The age-old mystery of quantum gravity has deepened after new research suggested that matter can become quantum entangled even if quantum gravity does not exist. This bold claim comes from physicists Joseph Aziz and Richard Howl at Royal Holloway, University of London, who are questioning the fundamental divide between quantum mechanics and classical gravity.
For decades, physicists have sought a theory that unites the universe’s smallest and largest scales — the quantum world and general relativity. Quantum mechanics governs subatomic particles, while Einstein’s general relativity defines how gravity shapes space and time. Yet the two frameworks stubbornly refuse to align.
Aziz and Howl’s findings build on a 1957 Feynman thought experiment that imagined placing an object — say, an apple — into a quantum superposition, existing in two places at once until observed. If such an apple’s gravitational field interacted with another object while still in superposition, that would hint at gravity itself being quantum in nature.
However, the new study shows that entanglement could occur even without quantum gravity. Their theory proposes that the classical gravitational field can still interact with quantum matter fields, producing what they call “quasi-entanglement.”
“We’re suggesting that gravitational interactions might be more general than quantum mediation,” Howl explained. “Even if the gravitational field is classical, quantum processes involving virtual matter could still entangle particles.”

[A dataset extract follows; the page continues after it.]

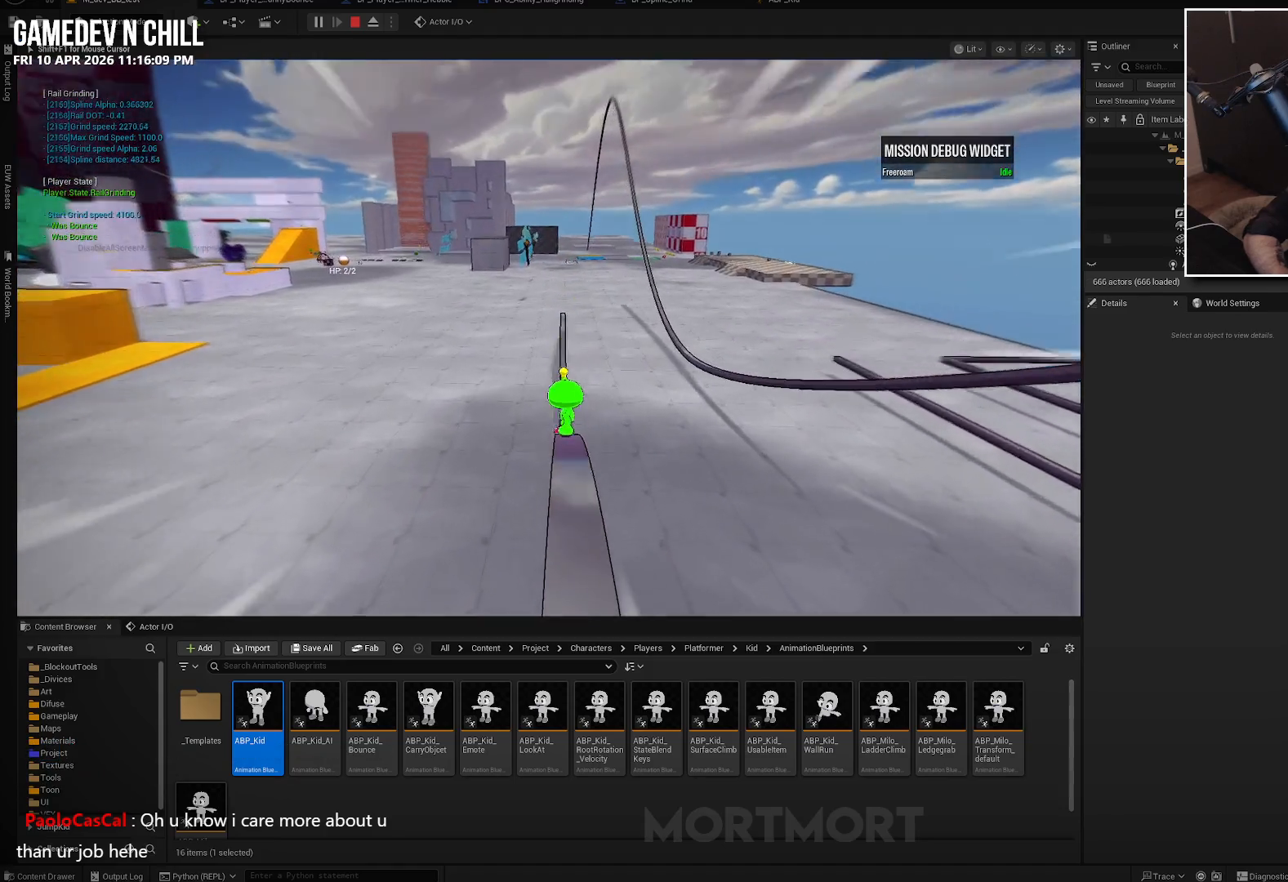
{"buttons": [], "left_stick": "up", "right_stick": "center", "events": []}
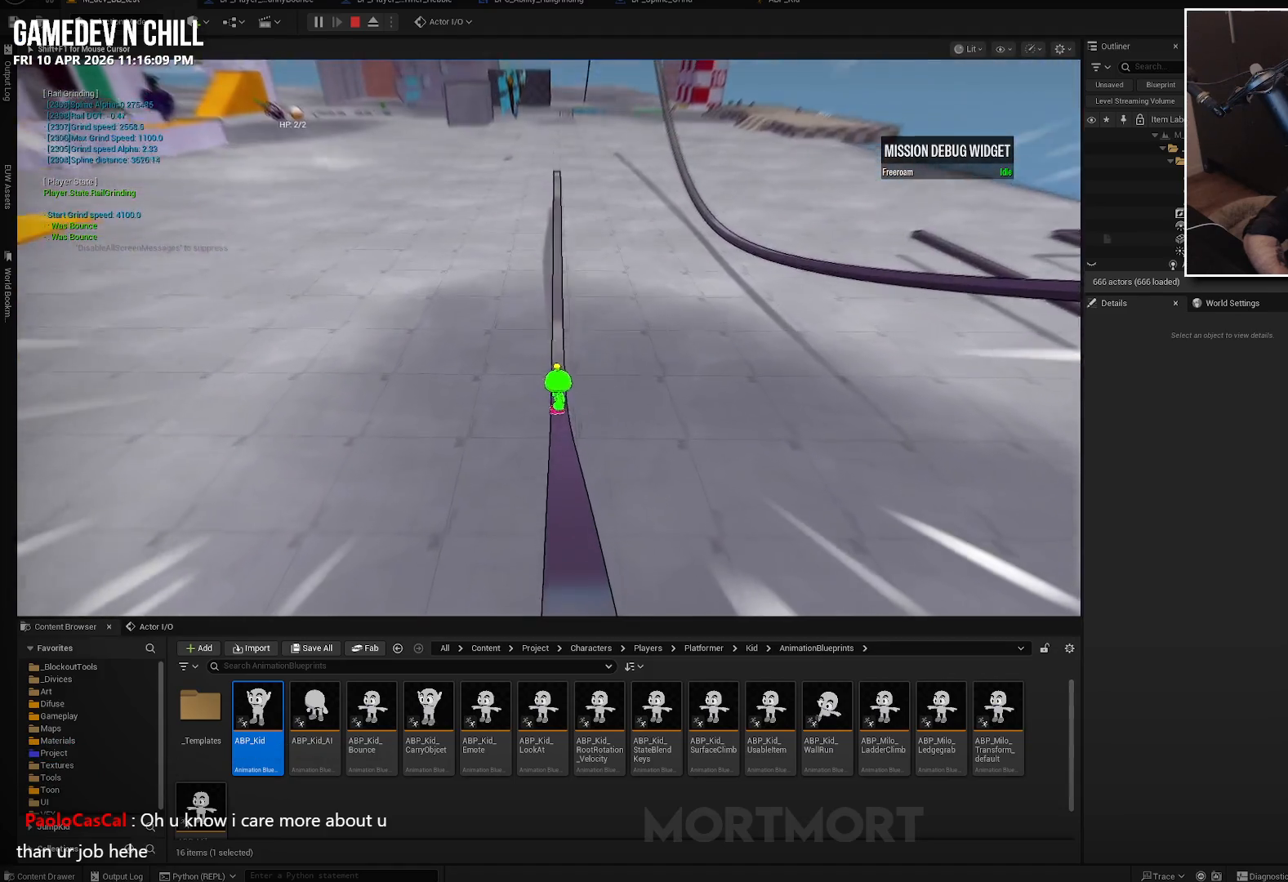
{"buttons": [], "left_stick": "up", "right_stick": "center", "events": []}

This challenges a century of physics. Traditionally, gravity is seen as the curvature of spacetime — a smooth, continuous field. Quantum physics, by contrast, describes forces as discrete packets of energy called quanta. A quantum of gravity would be a “graviton,” a hypothetical particle never observed due to its infinitesimal effects.
Aziz and Howl’s work implies that while quantum entanglement through classical gravity would be weaker, it could still occur. Strong correlations between entangled particles would signal true quantum gravity, while weaker correlations would point to classical gravitational interaction.
Their study, like Feynman’s original thought experiment, remains theoretical for now. Performing it in reality is extremely difficult due to decoherence — environmental interference that destroys superpositions.
“In theory, it’s possible,” Howl said. “Researchers in the U.K., Austria, and beyond are exploring ways to minimize decoherence, but it’s an enormous challenge.”
Even if Einstein’s gravity remains classical, Aziz and Howl’s research may redefine how scientists understand the gravitational field’s interaction with quantum systems.
Not everyone will agree, Howl admits, but he’s optimistic:
“I expect some pushback — but one day, Feynman’s experiment might finally reveal whether quantum gravity truly exists.”